**CHECK YOUR UNDERSTANDING**:
A – In the Hough transform excerpt, condense the paragraph beginning "So, instead of a and b" into a short bulleted list that keeps its main facts.
B – Write out the stretch of the Hough transform excerpt from "There’s one problem, though." through "in x-y space.", word for word.
C – Write the next part of the Hough transform excerpt, picking up after its final sentence.

**GIVEN TEXT**:
■ ■ ■
There’s one problem, though. The coefficient a can span an infinite number of values and is impossible to discretize into a grid spanning a-b. Instead, we’ll have to use the polar representation of lines:

x cos(θ) + y sin(θ) = ⍴

So, instead of a and b, our fixed constants are ⍴ and θ. In most literature on the Hough transform, θ ranges from -90° to 90°. I find those values really extreme for accounting for tilt in documents, so we’ll use -45° to 45° (most misalignments will probably be on the order of 1-10°). ⍴, the radius, can range from 0 to sqrt(W^2 + H^2), where W and H are the width and height of the image. This is actually possible to discretize on a grid. Everything else still holds for the ⍴-θ space: lines for two points in ⍴-θ space will intersect if the points are collinear in x-y space.
■ ■ ■
**INPUT DATA**:
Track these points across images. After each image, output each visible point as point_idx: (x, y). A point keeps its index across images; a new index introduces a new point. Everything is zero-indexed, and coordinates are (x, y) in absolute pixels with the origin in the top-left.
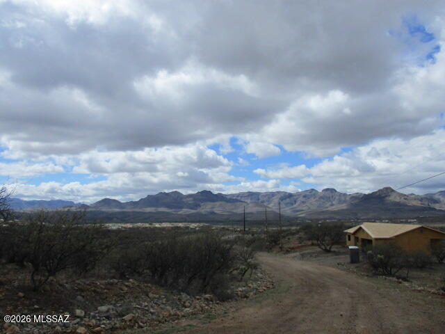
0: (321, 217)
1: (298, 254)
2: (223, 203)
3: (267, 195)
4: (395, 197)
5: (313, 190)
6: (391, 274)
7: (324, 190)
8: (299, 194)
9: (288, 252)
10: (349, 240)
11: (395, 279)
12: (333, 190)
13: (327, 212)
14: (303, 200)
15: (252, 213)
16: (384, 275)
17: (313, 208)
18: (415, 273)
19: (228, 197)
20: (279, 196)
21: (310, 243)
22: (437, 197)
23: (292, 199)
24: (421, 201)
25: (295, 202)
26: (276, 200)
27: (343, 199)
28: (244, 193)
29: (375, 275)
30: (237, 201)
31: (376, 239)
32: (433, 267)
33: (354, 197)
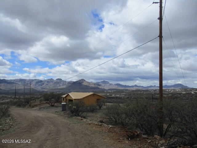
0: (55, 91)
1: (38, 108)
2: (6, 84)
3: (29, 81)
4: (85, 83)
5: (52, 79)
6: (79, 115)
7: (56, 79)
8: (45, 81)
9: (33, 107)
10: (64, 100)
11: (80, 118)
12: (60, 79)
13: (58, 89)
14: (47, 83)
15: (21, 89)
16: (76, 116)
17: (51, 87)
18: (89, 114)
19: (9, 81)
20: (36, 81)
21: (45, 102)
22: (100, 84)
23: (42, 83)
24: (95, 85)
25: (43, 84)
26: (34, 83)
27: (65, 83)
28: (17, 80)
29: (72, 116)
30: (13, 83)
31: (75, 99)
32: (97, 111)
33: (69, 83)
■ ■ ■
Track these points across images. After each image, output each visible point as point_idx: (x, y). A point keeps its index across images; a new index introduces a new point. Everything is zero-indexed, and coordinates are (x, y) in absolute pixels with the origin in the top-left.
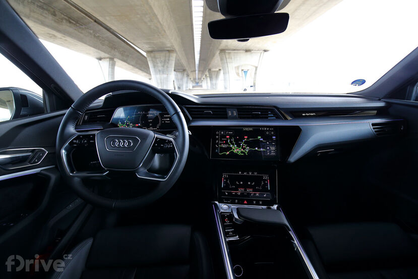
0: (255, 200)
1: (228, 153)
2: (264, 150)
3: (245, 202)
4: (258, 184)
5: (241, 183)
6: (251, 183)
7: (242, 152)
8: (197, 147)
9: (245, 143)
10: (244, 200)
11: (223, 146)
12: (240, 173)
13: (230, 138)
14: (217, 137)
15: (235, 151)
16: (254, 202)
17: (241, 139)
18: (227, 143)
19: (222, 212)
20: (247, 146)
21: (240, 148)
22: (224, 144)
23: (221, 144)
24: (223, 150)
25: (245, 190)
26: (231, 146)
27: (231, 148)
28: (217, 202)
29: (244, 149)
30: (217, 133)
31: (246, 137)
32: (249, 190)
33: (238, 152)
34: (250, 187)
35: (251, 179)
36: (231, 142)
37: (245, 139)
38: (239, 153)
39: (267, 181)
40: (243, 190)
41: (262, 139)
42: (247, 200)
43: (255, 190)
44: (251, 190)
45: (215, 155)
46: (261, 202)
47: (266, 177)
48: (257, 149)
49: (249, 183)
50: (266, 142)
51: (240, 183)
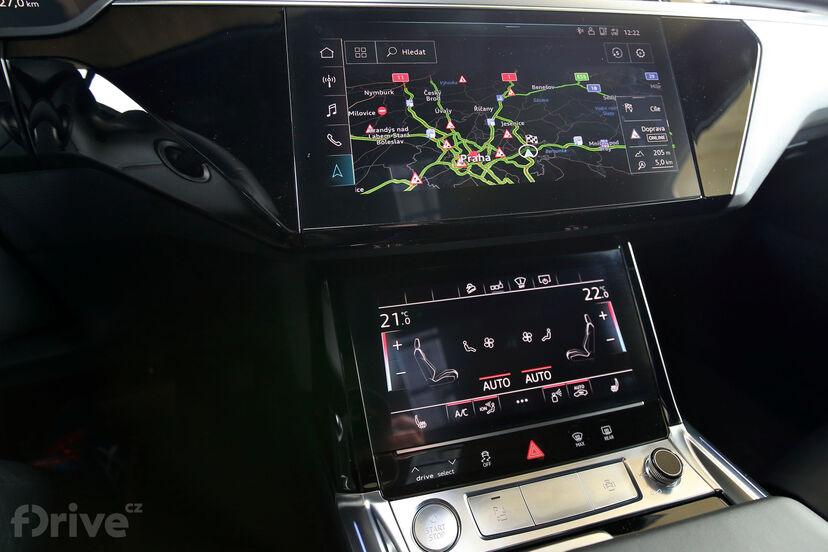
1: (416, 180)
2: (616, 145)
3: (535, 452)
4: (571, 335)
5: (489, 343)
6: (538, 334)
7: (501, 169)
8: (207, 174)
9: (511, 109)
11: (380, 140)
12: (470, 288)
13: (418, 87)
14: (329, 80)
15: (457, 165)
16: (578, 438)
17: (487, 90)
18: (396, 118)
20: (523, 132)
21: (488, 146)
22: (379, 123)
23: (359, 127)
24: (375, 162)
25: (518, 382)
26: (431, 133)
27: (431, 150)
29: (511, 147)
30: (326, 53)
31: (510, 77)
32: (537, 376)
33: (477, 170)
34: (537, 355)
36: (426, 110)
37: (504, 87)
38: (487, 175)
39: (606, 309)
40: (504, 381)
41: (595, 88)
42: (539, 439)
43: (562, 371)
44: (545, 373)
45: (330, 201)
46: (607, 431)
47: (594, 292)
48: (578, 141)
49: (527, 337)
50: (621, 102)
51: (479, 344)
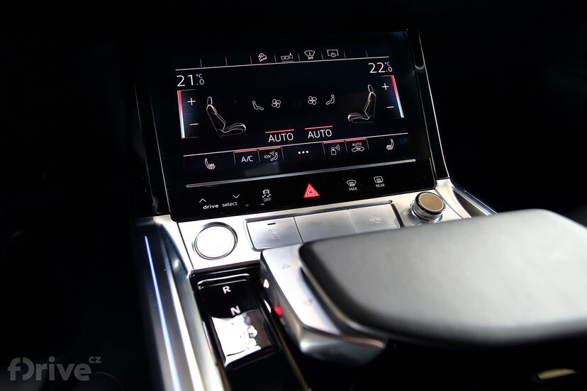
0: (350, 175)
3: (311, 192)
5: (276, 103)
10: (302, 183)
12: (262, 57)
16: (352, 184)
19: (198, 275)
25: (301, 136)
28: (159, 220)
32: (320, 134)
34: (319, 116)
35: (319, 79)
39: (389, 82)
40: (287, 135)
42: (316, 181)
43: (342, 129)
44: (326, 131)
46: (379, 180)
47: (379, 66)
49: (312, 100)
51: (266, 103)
■ ■ ■
**RESPONSES**:
A –
- The fixed constants become ⍴ and θ instead of a and b.
- θ usually ranges from -90° to 90° in the literature. Here it is limited to -45° to 45° because document tilt is mostly around 1-10°.
- ⍴ ranges from 0 to sqrt(W^2 + H^2), where W and H are the image width and height. This makes the space possible to discretize on a grid.
- Lines for points that are collinear in x-y space still intersect in ⍴-θ space.

B –
There’s one problem, though. The coefficient a can span an infinite number of values and is impossible to discretize into a grid spanning a-b. Instead, we’ll have to use the polar representation of lines:

x cos(θ) + y sin(θ) = ⍴

So, instead of a and b, our fixed constants are ⍴ and θ. In most literature on the Hough transform, θ ranges from -90° to 90°. I find those values really extreme for accounting for tilt in documents, so we’ll use -45° to 45° (most misalignments will probably be on the order of 1-10°). ⍴, the radius, can range from 0 to sqrt(W^2 + H^2), where W and H are the width and height of the image. This is actually possible to discretize on a grid. Everything else still holds for the ⍴-θ space: lines for two points in ⍴-θ space will intersect if the points are collinear in x-y space.

C –
If you’re a little confused, this video by Thales Körting may help clear things up:

Now we’re ready to translate this to Swift.

Hough Transform Implementation

We said that θ will range from -45° to 45°. It’s useful to consider half angles as well, so we’ll loop through angles at intervals of 0.5°: -45°, -44.5°, -44°, … , 44.5°, 45°. If we count 0, that’s (45 * 2) * 2 + 1 points.

let thetaSubdivisions = 2
let thetaMax = 45
let thetaMin = -thetaMax
let thetaCells = thetaMax * thetaSubdivisions * 2 /* plus/minus */ + 1

The radius will range from 0 to sqrt(W^2 + H^2). We’ll also down-sample the radius by a factor of 4, so 4 adjacent pixels will get mapped to the same cell. This helps us deal with lines that may be greater than 1 pixel in thickness, differences in antialiasing, and so on.

let rFactor = 4
let rMax = Int(sqrt(pow(Double(imageRep.pixelsWide), 2) + pow(Double(imageRep.pixelsHigh), 2)))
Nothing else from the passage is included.